Efficient coding style in ExtJs: Volume 2

.....being continued from "Efficient coding style in ExtJs: Volume 1"

Very important links related to this post:

9)  Avoid container over nesting: Always try to avoid unnecessary use of containers because each container creates one level of hierarchy and to access an item at the core, we have to traverse through the hierarchy of these containers. So, try to create your view with minimum possible number of containers.

10)  Functions should be small in size: Every function should be small, crisp and meaningful. Large functions reduces the readability, maintainability, reusability and debugging. Along with these, if an object (that consume huge memory) is instantiated at the start of function, it will live up to the end of function. So, if function is small, its local variables, objects etc will be garbage collected with in very short span of time and thus releasing the memory for other use.

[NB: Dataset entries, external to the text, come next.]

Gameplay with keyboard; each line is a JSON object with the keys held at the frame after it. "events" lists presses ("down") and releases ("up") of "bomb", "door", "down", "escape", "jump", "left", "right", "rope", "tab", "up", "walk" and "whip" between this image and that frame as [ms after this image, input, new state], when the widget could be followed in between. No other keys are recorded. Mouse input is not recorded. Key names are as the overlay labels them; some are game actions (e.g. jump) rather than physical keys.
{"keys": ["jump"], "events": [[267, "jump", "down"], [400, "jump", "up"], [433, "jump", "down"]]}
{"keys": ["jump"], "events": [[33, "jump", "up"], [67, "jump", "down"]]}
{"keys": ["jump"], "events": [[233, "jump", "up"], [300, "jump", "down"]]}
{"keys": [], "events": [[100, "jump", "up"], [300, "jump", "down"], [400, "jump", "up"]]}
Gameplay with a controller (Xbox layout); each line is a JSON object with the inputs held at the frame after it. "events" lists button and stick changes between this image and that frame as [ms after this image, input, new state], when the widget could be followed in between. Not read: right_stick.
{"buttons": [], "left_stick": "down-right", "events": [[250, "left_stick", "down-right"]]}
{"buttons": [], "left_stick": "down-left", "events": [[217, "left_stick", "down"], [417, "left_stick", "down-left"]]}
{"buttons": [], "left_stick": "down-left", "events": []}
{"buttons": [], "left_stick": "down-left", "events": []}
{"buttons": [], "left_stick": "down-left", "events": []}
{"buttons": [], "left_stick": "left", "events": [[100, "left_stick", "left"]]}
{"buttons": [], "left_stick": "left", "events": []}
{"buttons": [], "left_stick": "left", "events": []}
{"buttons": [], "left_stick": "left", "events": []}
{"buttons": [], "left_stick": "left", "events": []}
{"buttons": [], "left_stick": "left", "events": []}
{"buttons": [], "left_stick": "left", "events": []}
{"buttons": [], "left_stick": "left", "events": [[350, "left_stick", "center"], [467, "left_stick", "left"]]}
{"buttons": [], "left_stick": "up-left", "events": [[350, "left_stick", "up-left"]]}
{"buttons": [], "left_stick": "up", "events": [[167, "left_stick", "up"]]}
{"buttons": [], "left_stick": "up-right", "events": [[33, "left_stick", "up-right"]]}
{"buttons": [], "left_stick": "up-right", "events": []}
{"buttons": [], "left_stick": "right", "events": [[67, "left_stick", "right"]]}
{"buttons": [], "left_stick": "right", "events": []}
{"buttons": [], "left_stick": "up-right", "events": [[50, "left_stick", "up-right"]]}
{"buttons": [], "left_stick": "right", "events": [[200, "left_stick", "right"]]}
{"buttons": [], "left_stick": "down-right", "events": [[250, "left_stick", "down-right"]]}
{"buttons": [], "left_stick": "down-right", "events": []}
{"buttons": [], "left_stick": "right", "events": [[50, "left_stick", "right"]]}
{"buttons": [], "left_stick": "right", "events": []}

11)  Try to avoid long object references: Always try to avoid using large object references as it will spend much time in traversing the object hierarchy to get the required component. E.g.

    var arrayLength = arrayObj.lenght;
    for( var I = 0; I < arrayLenght; i++){
                //anti pattern
                If(Abc.xyz.foo.bar.againFoo.againBar.finalObj === arrayObj[i]){
                                Alert(‘Anti pattern code’);
                }
   }

The above code can be rewritten in more efficient manner as follows:

    var arrayLength = arrayObj.lenght;
    var obj = Abc.xyz.foo.bar.againFoo.againBar.finalObj;
    for( var I = 0; I < arrayLenght; i++){
                //pattern
                If(obj === arrayObj[i]){
                                Alert(‘pattern code’);
                }
    }

12)  Hoisting problem should be avoided: javascript enables you to have multiple var statements anywhere in a function, and they all act as if the variables were declared at the top of the function. This behaviors  is known as hoisting. This can lead to a logical error when you use a variable and then declare it further in the function. For javascript, as long as the variable in a same scope (same function ), its considered declared even when it is used before the var declaration. E.g.

        // antipattern
        myname = "global"; // global variable
        function func() {
               alert(myname); // "undefined"
               var myname = "local";
               alert(myname); // "local"
        }
        func();

The first alert will say “undefined” because myname is considered declared as a local variable to the function. (Although the declaration comes after.) All the variable declarations get hoisted to the top of the function. Therefore to avoid this type of confusion, it’s best to declare upfront all variables you intend to use.

13)  Create efficient "for" loops: While iterating the Javascript collection in for loop, we should cache the length of collection in a variable and use that variable in for loop condition. E.g.

       for (var i = 0; i < myarray.length; i++) { //antipattern use of collection length
            // do something with myarray
       }

      //Right pattern
      var arrLength =  myarray.length;
      for (var i = 0; i < arrLength; i++) {
           // do something with myarray
      }

14)  Use hasOwnProperty(): It is important to use the method hasOwnProperty() when iterating over object properties to filter out properties that come down the prototype chain.E.g.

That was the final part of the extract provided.